Tuesday, May 21, 2024 | Last Update : 07:47 PM IST

  Top Israel rabbi: Knife wielders should be killed

Top Israel rabbi: Knife wielders should be killed

AFP
Published : Mar 14, 2016, 4:13 am IST
Updated : Mar 14, 2016, 4:13 am IST

An Israeli chief rabbi said that knife-wielding attackers should be killed, after a call by the head of the armed forces to not use excessive firepower in combating a wave of Palestinian violence.

An Israeli chief rabbi said that knife-wielding attackers should be killed, after a call by the head of the armed forces to not use excessive firepower in combating a wave of Palestinian violence.

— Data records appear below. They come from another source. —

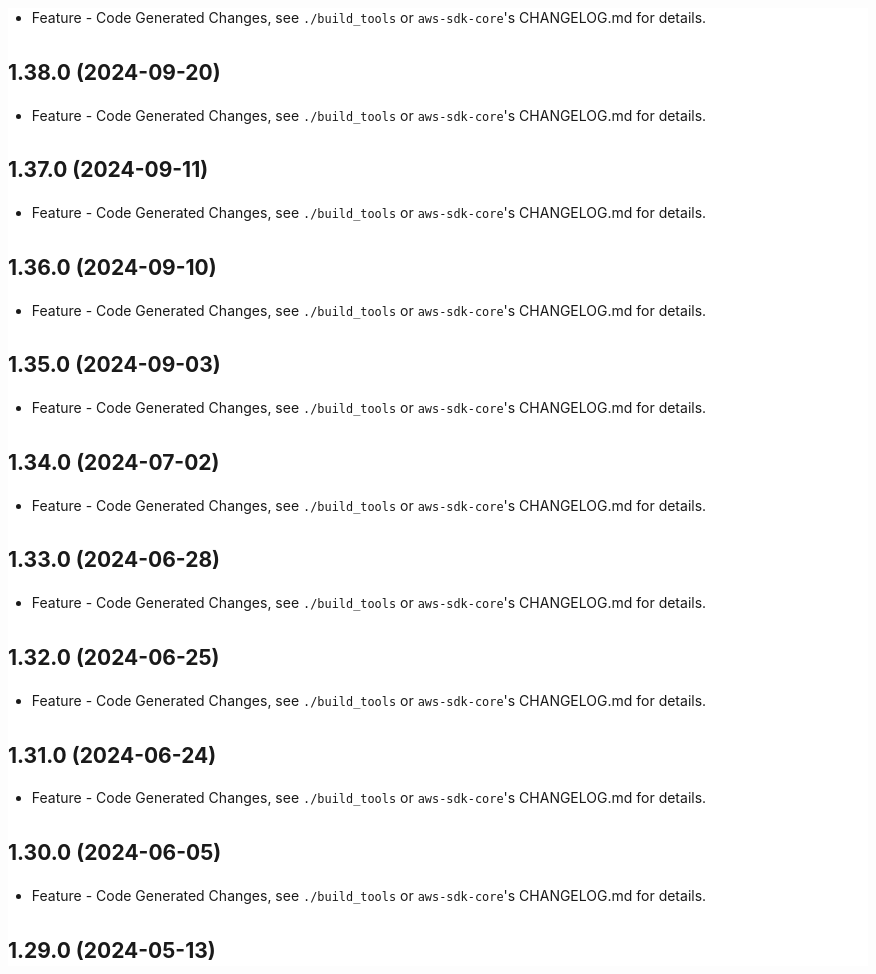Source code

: * Feature - Code Generated Changes, see `./build_tools` or `aws-sdk-core`'s CHANGELOG.md for details.

1.38.0 (2024-09-20)
------------------

* Feature - Code Generated Changes, see `./build_tools` or `aws-sdk-core`'s CHANGELOG.md for details.

1.37.0 (2024-09-11)
------------------

* Feature - Code Generated Changes, see `./build_tools` or `aws-sdk-core`'s CHANGELOG.md for details.

1.36.0 (2024-09-10)
------------------

* Feature - Code Generated Changes, see `./build_tools` or `aws-sdk-core`'s CHANGELOG.md for details.

1.35.0 (2024-09-03)
------------------

* Feature - Code Generated Changes, see `./build_tools` or `aws-sdk-core`'s CHANGELOG.md for details.

1.34.0 (2024-07-02)
------------------

* Feature - Code Generated Changes, see `./build_tools` or `aws-sdk-core`'s CHANGELOG.md for details.

1.33.0 (2024-06-28)
------------------

* Feature - Code Generated Changes, see `./build_tools` or `aws-sdk-core`'s CHANGELOG.md for details.

1.32.0 (2024-06-25)
------------------

* Feature - Code Generated Changes, see `./build_tools` or `aws-sdk-core`'s CHANGELOG.md for details.

1.31.0 (2024-06-24)
------------------

* Feature - Code Generated Changes, see `./build_tools` or `aws-sdk-core`'s CHANGELOG.md for details.

1.30.0 (2024-06-05)
------------------

* Feature - Code Generated Changes, see `./build_tools` or `aws-sdk-core`'s CHANGELOG.md for details.

1.29.0 (2024-05-13)
------------------
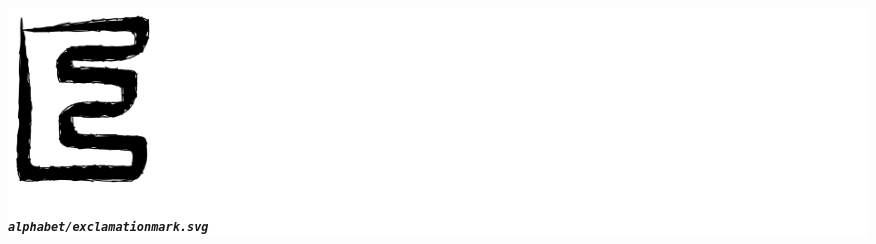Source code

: <img width="150" src="https://github.com/binxio/svg-assets/raw/main/alphabet/e.svg" alt="alphabet/e.svg"/>

##### `alphabet/exclamationmark.svg`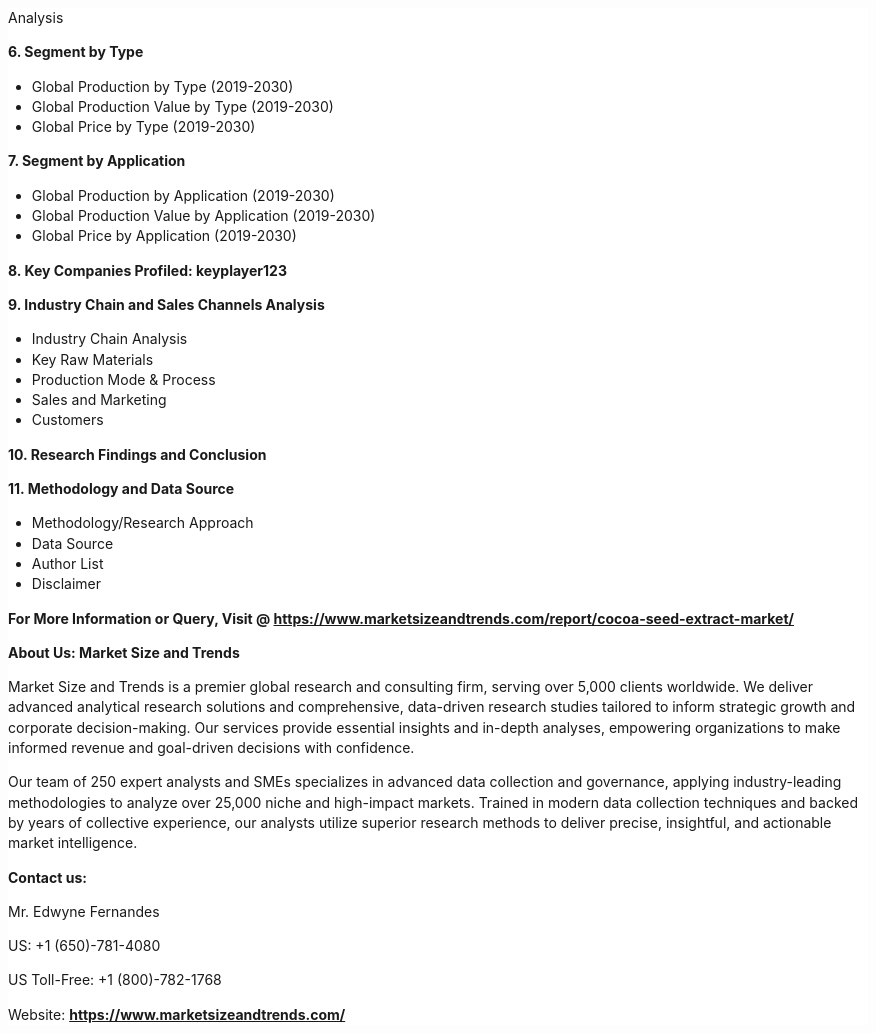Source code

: Analysis&nbsp;</li></ul><p><strong>6. Segment by Type</strong></p><ul><li>Global Production by Type (2019-2030)</li><li>Global Production Value by Type (2019-2030)</li><li>Global Price by Type (2019-2030)</li></ul><p><strong>7. Segment by Application</strong></p><ul><li>Global Production by Application (2019-2030)</li><li>Global Production Value by Application (2019-2030)</li><li>Global Price by Application (2019-2030)</li></ul><p><strong>8. Key Companies Profiled: keyplayer123</strong></p><p><strong>9. Industry Chain and Sales Channels Analysis</strong></p><ul><li>Industry Chain Analysis</li><li>Key Raw Materials</li><li>Production Mode &amp; Process</li><li>Sales and Marketing</li><li>Customers</li></ul><p><strong>10. Research Findings and Conclusion</strong></p><p><strong>11. Methodology and Data Source</strong></p><ul><li>Methodology/Research Approach</li><li>Data Source</li><li>Author List</li><li>Disclaimer</li></ul></p><p><strong>For More Information or Query, Visit @ <a href="https://www.marketsizeandtrends.com/report/cocoa-seed-extract-market/">https://www.marketsizeandtrends.com/report/cocoa-seed-extract-market/</a></strong></p><p><strong>About Us: Market Size and Trends</strong></p><p>Market Size and Trends is a premier global research and consulting firm, serving over 5,000 clients worldwide. We deliver advanced analytical research solutions and comprehensive, data-driven research studies tailored to inform strategic growth and corporate decision-making. Our services provide essential insights and in-depth analyses, empowering organizations to make informed revenue and goal-driven decisions with confidence.</p><p>Our team of 250 expert analysts and SMEs specializes in advanced data collection and governance, applying industry-leading methodologies to analyze over 25,000 niche and high-impact markets. Trained in modern data collection techniques and backed by years of collective experience, our analysts utilize superior research methods to deliver precise, insightful, and actionable market intelligence.</p><p><strong>Contact us:</strong></p><p>Mr. Edwyne Fernandes</p><p>US: +1 (650)-781-4080</p><p>US Toll-Free: +1 (800)-782-1768</p><p>Website: <strong><a href="https://www.marketsizeandtrends.com/">https://www.marketsizeandtrends.com/</a></strong></p>
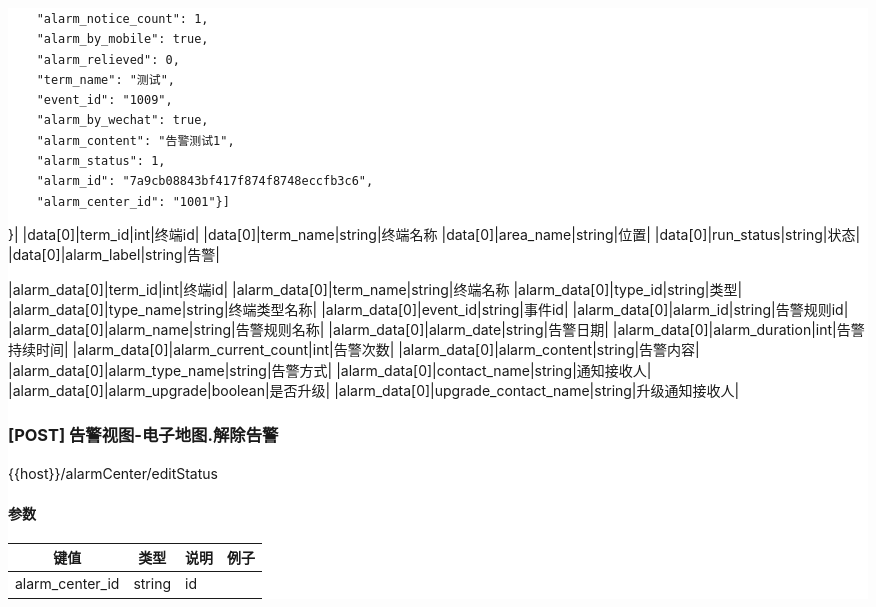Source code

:         "alarm_notice_count": 1,
        "alarm_by_mobile": true,
        "alarm_relieved": 0,
        "term_name": "测试",
        "event_id": "1009",
        "alarm_by_wechat": true,
        "alarm_content": "告警测试1",
        "alarm_status": 1,
        "alarm_id": "7a9cb08843bf417f874f8748eccfb3c6",
        "alarm_center_id": "1001"}]
}|
|data[0]|term_id|int|终端id|
|data[0]|term_name|string|终端名称
|data[0]|area_name|string|位置|
|data[0]|run_status|string|状态|
|data[0]|alarm_label|string|告警|

|alarm_data[0]|term_id|int|终端id|
|alarm_data[0]|term_name|string|终端名称
|alarm_data[0]|type_id|string|类型|
|alarm_data[0]|type_name|string|终端类型名称|
|alarm_data[0]|event_id|string|事件id|
|alarm_data[0]|alarm_id|string|告警规则id|
|alarm_data[0]|alarm_name|string|告警规则名称|
|alarm_data[0]|alarm_date|string|告警日期|
|alarm_data[0]|alarm_duration|int|告警持续时间|
|alarm_data[0]|alarm_current_count|int|告警次数|
|alarm_data[0]|alarm_content|string|告警内容|
|alarm_data[0]|alarm_type_name|string|告警方式|
|alarm_data[0]|contact_name|string|通知接收人|
|alarm_data[0]|alarm_upgrade|boolean|是否升级|
|alarm_data[0]|upgrade_contact_name|string|升级通知接收人|
### [POST] 告警视图-电子地图.解除告警
{{host}}/alarmCenter/editStatus


#### 参数
|键值|类型|说明|例子|
|---|---|---|---|
|alarm_center_id|string|id||
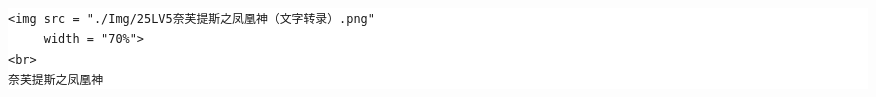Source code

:    <img src = "./Img/25LV5奈芙提斯之凤凰神（文字转录）.png"
         width = "70%">
    <br>
    奈芙提斯之凤凰神
</center>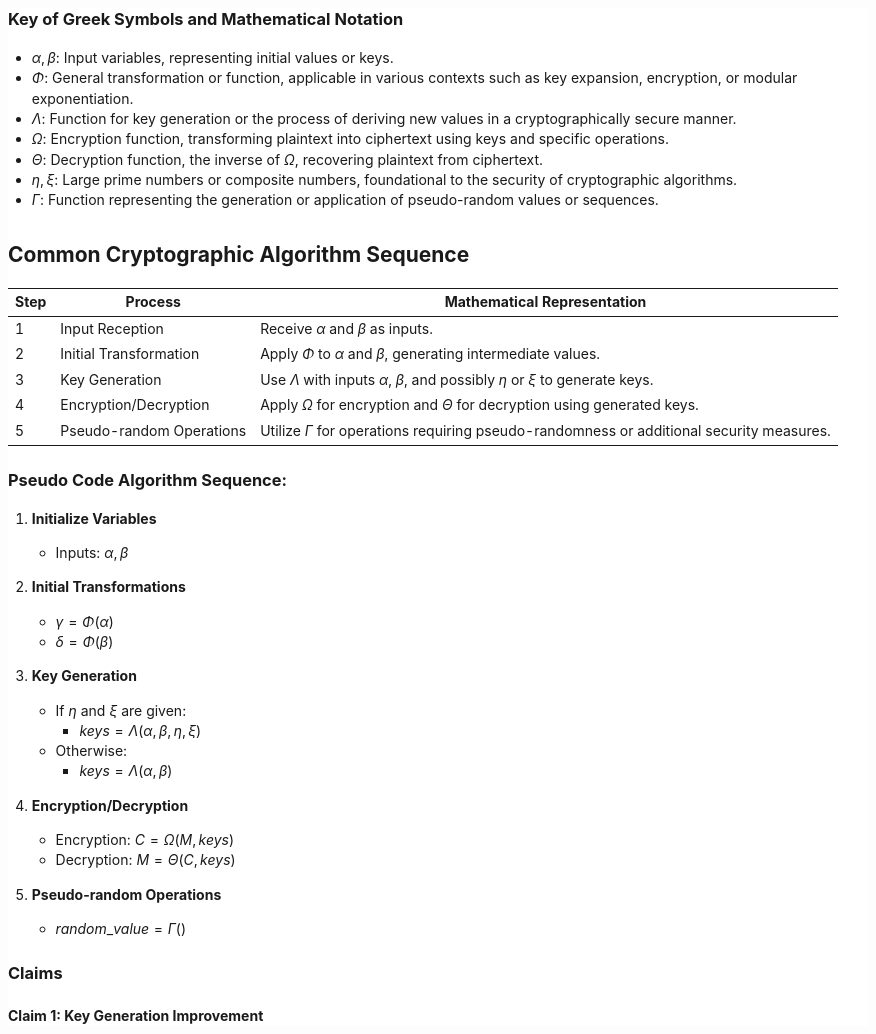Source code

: ### Key of Greek Symbols and Mathematical Notation
- $\alpha, \beta$: Input variables, representing initial values or keys.
- $\Phi$: General transformation or function, applicable in various contexts such as key expansion, encryption, or modular exponentiation.
- $\Lambda$: Function for key generation or the process of deriving new values in a cryptographically secure manner.
- $\Omega$: Encryption function, transforming plaintext into ciphertext using keys and specific operations.
- $\Theta$: Decryption function, the inverse of $\Omega$, recovering plaintext from ciphertext.
- $\eta, \xi$: Large prime numbers or composite numbers, foundational to the security of cryptographic algorithms.
- $\Gamma$: Function representing the generation or application of pseudo-random values or sequences.

## Common Cryptographic Algorithm Sequence

| Step | Process                  | Mathematical Representation                                         |
|------|--------------------------|---------------------------------------------------------------------|
| 1    | Input Reception          | Receive $\alpha$ and $\beta$ as inputs.                             |
| 2    | Initial Transformation   | Apply $\Phi$ to $\alpha$ and $\beta$, generating intermediate values. |
| 3    | Key Generation           | Use $\Lambda$ with inputs $\alpha$, $\beta$, and possibly $\eta$ or $\xi$ to generate keys. |
| 4    | Encryption/Decryption    | Apply $\Omega$ for encryption and $\Theta$ for decryption using generated keys. |
| 5    | Pseudo-random Operations | Utilize $\Gamma$ for operations requiring pseudo-randomness or additional security measures. |

### Pseudo Code Algorithm Sequence:

1. **Initialize Variables**
   - Inputs: $\alpha, \beta$

2. **Initial Transformations**
   - $\gamma = \Phi(\alpha)$
   - $\delta = \Phi(\beta)$

3. **Key Generation**
   - If $\eta$ and $\xi$ are given:
     - $keys = \Lambda(\alpha, \beta, \eta, \xi)$
   - Otherwise:
     - $keys = \Lambda(\alpha, \beta)$

4. **Encryption/Decryption**
   - Encryption: $C = \Omega(M, keys)$
   - Decryption: $M = \Theta(C, keys)$

5. **Pseudo-random Operations**
   - $random\_value = \Gamma()$

### Claims 

#### Claim 1: Key Generation Improvement
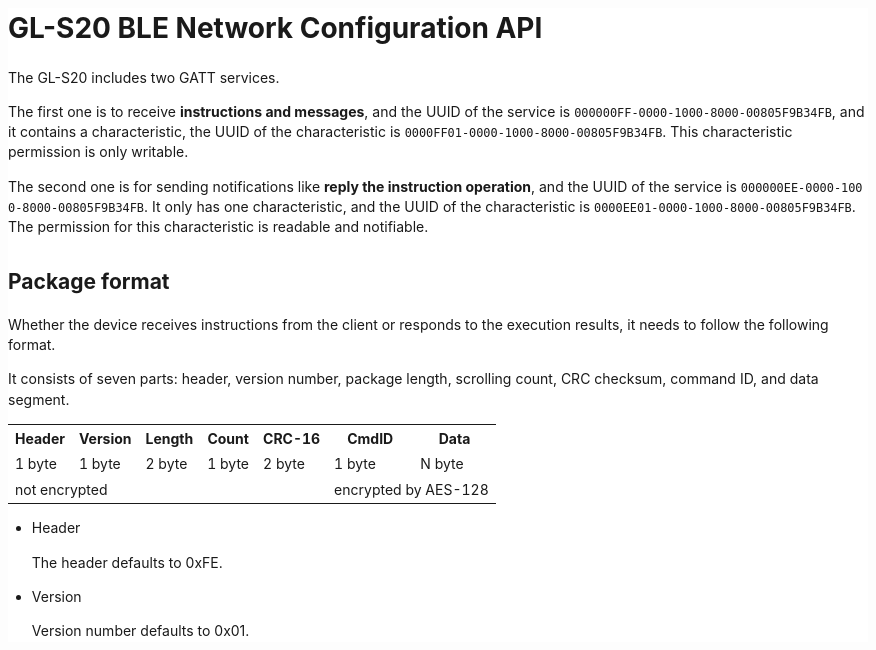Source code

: # GL-S20 BLE Network Configuration API

The GL-S20 includes two GATT services.

The first one is to receive **instructions and messages**, and the UUID of the service is `000000FF-0000-1000-8000-00805F9B34FB`, and it contains a characteristic, the UUID of the characteristic is `0000FF01-0000-1000-8000-00805F9B34FB`. This characteristic permission is only writable.

The second one is for sending notifications like **reply the instruction operation**, and the UUID of the service is `000000EE-0000-1000-8000-00805F9B34FB`. It only has one characteristic, and the UUID of the characteristic is `0000EE01-0000-1000-8000-00805F9B34FB`. The permission for this characteristic is readable and notifiable.

## Package format

Whether the device receives instructions from the client or responds to the execution results, it needs to follow the following format.

It consists of seven parts: header, version number, package length, scrolling count, CRC checksum, command ID, and data segment.

<table>
	<tr>
	    <th>Header</th>
	    <th>Version</th>
	    <th>Length</th>  
        <th>Count</th>  
        <th>CRC-16</th>  
        <th>CmdID</th>  
        <th>Data</th>  
	</tr>
    <tr>
	    <td>1 byte</td>
	    <td>1 byte</td>
        <td>2 byte</td>
        <td>1 byte</td>
        <td>2 byte</td>
        <td>1 byte</td>
        <td>N byte</td>
	</tr>
	<tr>
	    <td colspan="5">not encrypted</td>
        <td colspan="2">encrypted by AES-128</td>
	</tr>
</table>


- Header

  The header defaults to 0xFE.

- Version

  Version number defaults to 0x01.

“If a terrorist comes at someone with a knife, it is a (religious) duty to kill him — he who comes to kill you, kill him first,” Chief Sephardi Rabbi Yitzhak Yosef said on Saturday.

“Don’t get all afraid of the courts, or if some chief of staff says something else,” Yosef said in a televised weekly sermon. This was an apparent reference to Lt. Gen. Gadi Eisenkot, who angered some right-wing politicians in remarks he made last month that were interpreted as advocating a more lax approach to assailants.

“When there’s a 13-year-old girl holding scissors or a knife and there is some distance between her and the soldiers, I don’t want to see a soldier open fire and empty his magazine at a girl like that,” the general had said.

Yosef, however, stressed too that assailants who were disarmed and posed no threat were no longer under the “comes to kill you” category and should be jailed rather than killed.

Since October 1, a wave of violence has killed 188 Palestinians, 28 Israelis, two Americans, an Eritrean and a Sudanese.

Most of the Palestinians were killed while carrying out knife, gun or car-ramming attacks.

The United Nations and human rights groups have voiced concern that Israeli security forces are responding to attacks with excessive force, but Israel denies the charges.

Meanwhile, a second Gazan was found dead Sunday after the collapse of a tunnel on the Egypt border, the interior ministry in the Islamist Hamas-run enclave said.

On Thursday, rescue services said seven men had been trapped in the collapse. Five were rescued, but on Sunday the ministry said they had retrieved the body of Mohammed Abbas of Rafah, after announcing the death of a man named as Fadi Abu Dan.